Researchers say they have preliminary evidence that drug therapy may be able to delay the onset of Alzheimer’s disease.
The team from the UK, Sweden and the Netherlands have shown in preclinical studies that a drug called bexarotene seems to work as a ‘neurostatin’, preventing the degeneration of nerve cells in a model of Alzheimer’s disease (AD) by preventing the production of neurotoxic beta-amyloid aggregates.
They suggest that – in much the same way as statins are used to prevent cardiovascular disease in people with elevated cholesterol – bexarotene or related compounds could be given to people at risk of developing AD-type dementia.
Bexarotene, which is sold by Eisai in Europe and Valeant Pharma in the US as Targretin, is an approved treatment for lymphoma and according to the research team is the first neurostatin-like drug to be reported. It was identified out of 10,000 screening candidates using a new assay developed at Cambridge University.
When the drug was given to nematode worms genetically programmed to develop a neurodegenerative syndrome, it had no effect once symptoms had already appeared. However, when given early on it completely prevented symptoms from appearing.
The research is published in the journal Science Advances and was carried out by scientists at the universities of Cambridge, Lund and Groningen.
They found that bexarotene seemed to interfere with the first step in the molecular cascade that leads to the destruction of neurons in AD – called primary nucleation – which leads to the creation of amyloid fibrils. These fibrils eventually clump together to form toxic oligomers that damage neurons.
“The body has a variety of natural defences to protect itself against neurodegeneration, but as we age, these defences become progressively impaired and can get overwhelmed”, said senior author Michele Vendruscolo of Cambridge University.
“By understanding how these natural defences work, we might be able to support them by designing drugs that behave in similar ways.”
The team hypothesises that efforts to prevent the clumping of amyloid into oligomers in the last two decades have been unsuccessful because they were not based on a thorough understanding of the molecular triggers for the process.
Suppressing primary nucleation “is the aim for any neurostatin-type molecule”, according to Vendruscolo. “If you stop the process before aggregation has started, you can’t get proliferation.”
Bexarotene has previously been tested as an AD therapy, but these studies focused on its use to dissolve established amyloid plaques and were unsuccessful. Now, the team want to carry out trials to see if the drug can prevent AD in high-risk patients.

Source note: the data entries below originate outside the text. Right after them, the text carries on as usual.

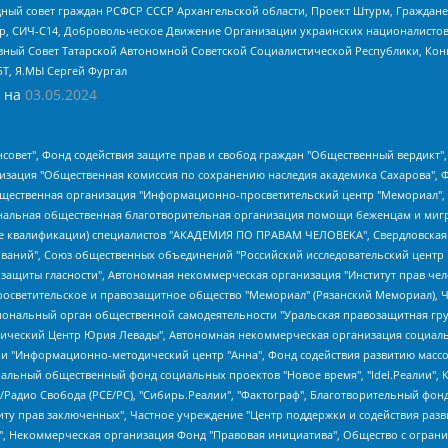
ный совет граждан РСФСР СССР Архангельской области, Проект Штурм, Граждане 
tsApp, СИЧ-С14, Добровольческое Движение Организации украинских националисто
ный Совет Татарской Автономной Советской Социалистической Республики, Кон
БТ, Я.МЫ Сергей Фургал
 на
03.05.2024
мная некоммерческая организация "Центр по работе с проблемой насилия "НАСИЛИЮ.НЕТ", Межрегиональный профессиональный союз работников здравоохранения "Альянс врачей", Юридическое лицо, зарегистрированное в Латвийской Республике, SIA "Medusa Project" (регистрационный номер 40103797863, дата регистрации 10.06.2014), Некоммерческая организация "Фонд по борьбе с коррупцией", Автономная некоммерческая организация "Институт права и публичной политики", Баданин Роман Сергеевич, Гликин Максим Александрович, Железнова Мария Михайловна, Лукьянова Юлия Сергеевна, Маетная Елизавета Витальевна, Маняхин Петр Борисович, Чуракова Ольга Владимировна, Ярош Юлия Петровна, Юридическое лицо "The Insider SIA", зарегистрированное в Риге, Латвийская Республика (дата регистрации 26.06.2015), являющееся администратором доменного имени интернет-издания "The Insider SIA", https://theins.ru, Постернак Алексей Евгеньевич, Рубин Михаил Аркадьевич, Анин Роман Александрович, Юридическое лицо Istories fonds, зарегистрированное в Латвийской Республике (регистрационный номер 50008295751, дата регистрации 24.02.2020), Великовский Дмитрий Александрович, Долинина Ирина Николаевна, Мароховская Алеся Алексеевна, Шлейнов Роман Юрьевич, Шмагун Олеся Валентиновна, Общество с ограниченной ответственностью "Альтаир 2021", Общество с ограниченной ответственностью "Вега 2021", Общество с ограниченной ответственностью "Главный редактор 2021", Общество с ограниченной ответственностью "Ромашки монолит", Важенков Артем Валерьевич, Ивановская областная общественная организация "Центр гендерных исследований", Гурман Юрий Альбертович, Медиапроект "ОВД-Инфо", Егоров Владимир Владимирович, Жилинский Владимир Александрович, Общество с ограниченной ответственностью "ЗП", Иванова София Юрьевна, Карезина Инна Павловна, Кильтау Екатерина Викторовна, Петров Алексей Викторович, Пискунов Сергей Евгеньевич, Смирнов Сергей Сергеевич, Тихонов Михаил Сергеевич, Общество с ограниченной ответственностью "ЖУРНАЛИСТ-ИНОСТРАННЫЙ АГЕНТ", Арапова Галина Юрьевна, Вольтская Татьяна Анатольевна, Американская компания "Mason G.E.S. Anonymous Foundation" (США), являющаяся владельцем интернет-издания https://mnews.world/, Компания "Stichting Bellingcat", зарегистрированная в Нидерландах (дата регистрации 11.07.2018), Захаров Андрей Вячеславович, Клепиковская Екатерина Дмитриевна, Общество с ограниченной ответственностью "МЕМО", Перл Роман Александрович, Симонов Евгений Алексеевич, Соловьева Елена Анатольевна, Сотников Даниил Владимирович, Сурначева Елизавета Дмитриевна, Автономная некоммерческая организация по защите прав человека и информированию населения "Якутия – Наше Мнение", Общество с ограниченной ответственностью "Москоу диджитал медиа", с 26.01.2023 Общество с ограниченной ответственностью "Чайка Белые сады", Ветошкина Валерия Валерьевна, Заговора Максим Александрович, Межрегиональное общественное движение "Российская ЛГБТ - сеть", Оленичев Максим Владимирович, Павлов Иван Юрьевич, Скворцова Елена Сергеевна, Общество с ограниченной ответственностью "Как бы инагент", Кочетков Игорь Викторович, Общество с ограниченной ответственностью "Честные выборы", Еланчик Олег Александрович, Общество с ограниченной ответственностью "Нобелевский призыв", Гималова Регина Эмилевна, Григорьев Андрей Валерьевич, Григорьева Алина Александровна, Ассоциация по содействию защите прав призывников, альтернативнослужащих и военнослужащих "Правозащитная группа "Гражданин.Армия.Право", Хисамова Регина Фаритовна, Автономная некоммерческая организация по реализации социально-правовых программ "Лилит", Дальн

“This new work in worms suggests the drug may need to be given very early in the disease”, commented Rosa Sancho, head of research at Alzheimer’s Research UK.

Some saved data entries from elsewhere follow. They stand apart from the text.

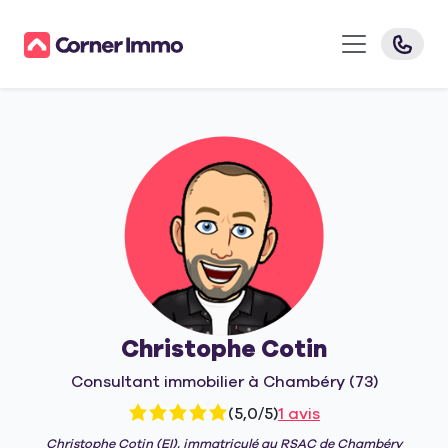
Christophe Cotin
Consultant immobilier à Chambéry (73)
5,0
(5,0/5)
1 avis
rating
Christophe Cotin (EI), immatriculé au RSAC de Chambéry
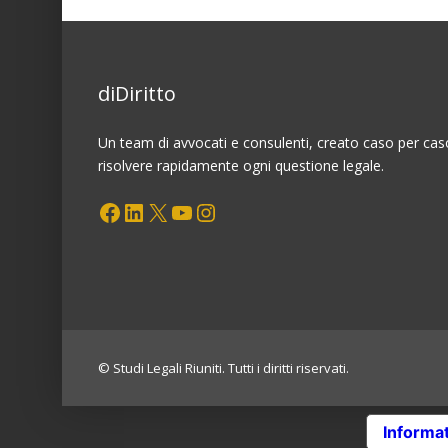
per
infortunio
sul
lavoro
diDiritto
nell’appalto
Un team di avvocati e consulenti, creato caso per cas
risolvere rapidamente ogni questione legale.
Facebook
LinkedIn
X
YouTube
Instagram
© Studi Legali Riuniti. Tutti i diritti riservati.
Informat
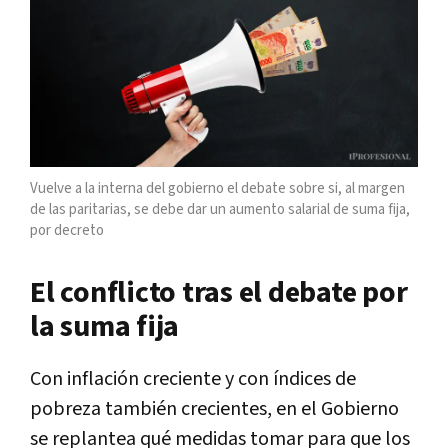
Vuelve a la interna del gobierno el debate sobre si, al margen
de las paritarias, se debe dar un aumento salarial de suma fija,
por decreto
El conflicto tras el debate por
la suma fija
Con inflación creciente y con índices de
pobreza también crecientes, en el Gobierno
se replantea qué medidas tomar para que los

“We will now need to see whether this new preventative approach could halt the earliest biological events in [AD] and keep damage at bay in further animal and human studies.”

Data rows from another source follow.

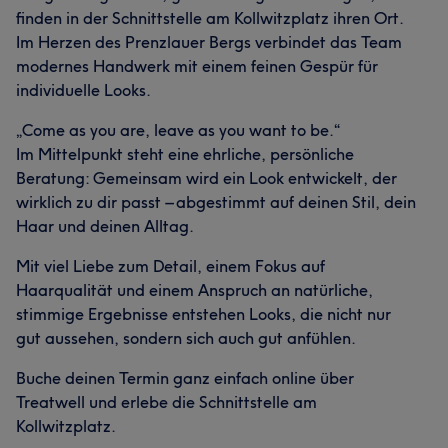
finden in der Schnittstelle am Kollwitzplatz ihren Ort.
Im Herzen des Prenzlauer Bergs verbindet das Team
modernes Handwerk mit einem feinen Gespür für
individuelle Looks.
„Come as you are, leave as you want to be.“
Im Mittelpunkt steht eine ehrliche, persönliche
Beratung: Gemeinsam wird ein Look entwickelt, der
wirklich zu dir passt – abgestimmt auf deinen Stil, dein
Haar und deinen Alltag.
Mit viel Liebe zum Detail, einem Fokus auf
Haarqualität und einem Anspruch an natürliche,
stimmige Ergebnisse entstehen Looks, die nicht nur
gut aussehen, sondern sich auch gut anfühlen.
Buche deinen Termin ganz einfach online über
Treatwell und erlebe die Schnittstelle am
Kollwitzplatz.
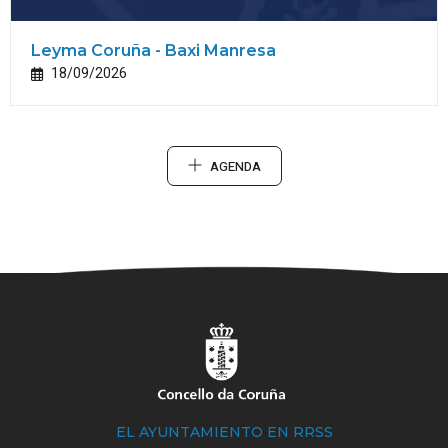
Leyma Coruña - Baxi Manresa
18/09/2026
AGENDA
EL AYUNTAMIENTO EN RRSS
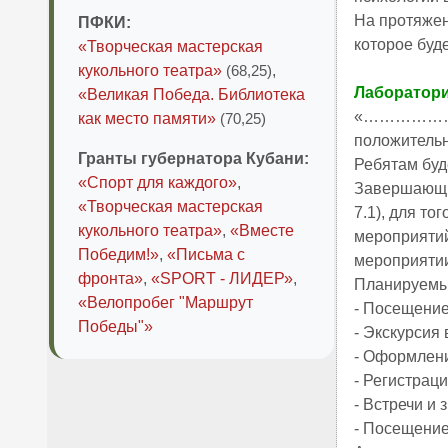
На протяжени
ПФКИ:
которое буд
«Творческая мастерская
кукольного театра»
(68,25)
,
Лаборатори
«Великая Победа. Библиотека
«………………….»
как место памяти»
(70,25)
положительно
Гранты губернатора Кубани:
Ребятам буд
«Спорт для каждого»
,
Завершающим
«Творческая мастерская
7.1), для т
кукольного театра»
,
«Вместе
мероприятий
Победим!»
,
«Письма с
мероприятии
фронта»
,
«SPORT - ЛИДЕР»
,
Планируемые
«Велопробег "Маршрут
- Посещение и 
Победы"»
- Экскурсия
- Оформлени
- Регистрац
- Встречи и
- Посещение и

A note of caution has been sounded by Doug Brown, R&D director at the Alzheimer’s Society, who noted that Bexarotene has many side effects which need to be taken into account if the drug is to be given to at-risk people who are otherwise healthy.
Nevertheless, it has been more than 10 years since a new drug for dementia has been found and “repurposing drugs that already work for other conditions could provide us with a shortcut to new … treatments”, he added.